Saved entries
|---|

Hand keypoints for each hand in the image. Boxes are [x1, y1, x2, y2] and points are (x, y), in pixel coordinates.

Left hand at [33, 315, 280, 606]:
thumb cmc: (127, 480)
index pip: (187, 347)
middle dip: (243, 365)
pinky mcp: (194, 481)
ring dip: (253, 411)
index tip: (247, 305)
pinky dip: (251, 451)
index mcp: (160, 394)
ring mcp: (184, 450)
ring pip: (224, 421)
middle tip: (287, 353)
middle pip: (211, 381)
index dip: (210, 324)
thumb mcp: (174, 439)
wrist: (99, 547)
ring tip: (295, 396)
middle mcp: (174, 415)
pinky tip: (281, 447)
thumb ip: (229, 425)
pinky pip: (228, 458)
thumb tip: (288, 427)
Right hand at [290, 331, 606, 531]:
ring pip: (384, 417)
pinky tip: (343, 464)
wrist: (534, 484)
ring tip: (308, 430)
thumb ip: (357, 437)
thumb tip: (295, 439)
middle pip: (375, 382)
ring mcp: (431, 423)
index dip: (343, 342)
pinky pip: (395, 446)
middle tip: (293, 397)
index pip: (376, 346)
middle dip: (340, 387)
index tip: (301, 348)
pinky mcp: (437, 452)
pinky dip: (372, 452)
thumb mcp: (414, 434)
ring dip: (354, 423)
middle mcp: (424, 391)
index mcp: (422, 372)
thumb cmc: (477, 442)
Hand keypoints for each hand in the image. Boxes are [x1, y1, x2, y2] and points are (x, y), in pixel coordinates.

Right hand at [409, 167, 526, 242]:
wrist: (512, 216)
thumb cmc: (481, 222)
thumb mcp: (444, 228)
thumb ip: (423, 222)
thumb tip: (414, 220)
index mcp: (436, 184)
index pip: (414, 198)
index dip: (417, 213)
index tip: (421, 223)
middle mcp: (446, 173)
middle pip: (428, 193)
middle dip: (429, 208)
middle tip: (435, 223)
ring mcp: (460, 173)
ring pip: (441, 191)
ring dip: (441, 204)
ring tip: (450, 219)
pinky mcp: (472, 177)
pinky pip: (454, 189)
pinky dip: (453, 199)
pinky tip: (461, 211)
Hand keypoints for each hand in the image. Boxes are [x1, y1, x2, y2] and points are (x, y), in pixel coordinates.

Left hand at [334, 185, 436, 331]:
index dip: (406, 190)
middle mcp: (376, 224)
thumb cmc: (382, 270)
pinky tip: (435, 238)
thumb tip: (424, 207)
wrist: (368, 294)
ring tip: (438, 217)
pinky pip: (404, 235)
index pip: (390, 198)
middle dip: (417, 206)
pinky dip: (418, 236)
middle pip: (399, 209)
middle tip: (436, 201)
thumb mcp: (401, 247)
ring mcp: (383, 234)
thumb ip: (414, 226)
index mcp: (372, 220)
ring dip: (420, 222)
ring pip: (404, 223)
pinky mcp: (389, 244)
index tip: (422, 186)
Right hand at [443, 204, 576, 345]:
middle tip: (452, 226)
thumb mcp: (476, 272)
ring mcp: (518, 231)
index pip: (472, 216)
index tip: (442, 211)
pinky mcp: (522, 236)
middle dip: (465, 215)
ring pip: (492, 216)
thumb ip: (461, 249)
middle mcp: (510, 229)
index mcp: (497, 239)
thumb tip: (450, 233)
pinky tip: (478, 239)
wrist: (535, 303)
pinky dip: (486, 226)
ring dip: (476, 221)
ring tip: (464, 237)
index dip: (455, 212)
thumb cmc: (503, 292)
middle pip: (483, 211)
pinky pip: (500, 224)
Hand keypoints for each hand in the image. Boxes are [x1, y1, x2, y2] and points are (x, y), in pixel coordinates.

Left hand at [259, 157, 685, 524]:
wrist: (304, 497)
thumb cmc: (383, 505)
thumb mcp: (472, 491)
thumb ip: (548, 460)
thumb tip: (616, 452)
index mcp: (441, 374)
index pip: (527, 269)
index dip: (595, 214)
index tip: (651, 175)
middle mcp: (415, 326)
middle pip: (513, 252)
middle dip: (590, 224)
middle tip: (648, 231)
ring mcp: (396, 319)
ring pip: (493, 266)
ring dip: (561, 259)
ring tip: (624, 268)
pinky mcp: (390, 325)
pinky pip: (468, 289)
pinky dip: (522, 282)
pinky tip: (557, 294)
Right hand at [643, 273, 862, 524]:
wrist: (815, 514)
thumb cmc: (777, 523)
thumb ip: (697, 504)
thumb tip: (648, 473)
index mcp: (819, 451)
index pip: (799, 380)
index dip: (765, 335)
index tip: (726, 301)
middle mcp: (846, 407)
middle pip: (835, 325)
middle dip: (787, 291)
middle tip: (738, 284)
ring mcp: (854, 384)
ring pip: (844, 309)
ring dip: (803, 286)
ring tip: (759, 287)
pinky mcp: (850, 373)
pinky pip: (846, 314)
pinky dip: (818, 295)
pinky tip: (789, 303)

|---|

# WORK REQUEST:
Set down again, word for word, the stretch of records from the line with "ring pip: (384, 417)" to the line with "index mcp: (422, 372)", both of those lines included.

# OUTPUT OF THE TASK:
ring pip: (384, 417)
pinky tip: (343, 464)
wrist: (534, 484)
ring tip: (308, 430)
thumb ip: (357, 437)
thumb tip: (295, 439)
middle pip: (375, 382)
ring mcp: (431, 423)
index dip: (343, 342)
pinky pip: (395, 446)
middle tip: (293, 397)
index pip: (376, 346)
middle dip: (340, 387)
index tip: (301, 348)
pinky mcp: (437, 452)
pinky dip: (372, 452)
thumb mcp: (414, 434)
ring dip: (354, 423)
middle mcp: (424, 391)
index mcp: (422, 372)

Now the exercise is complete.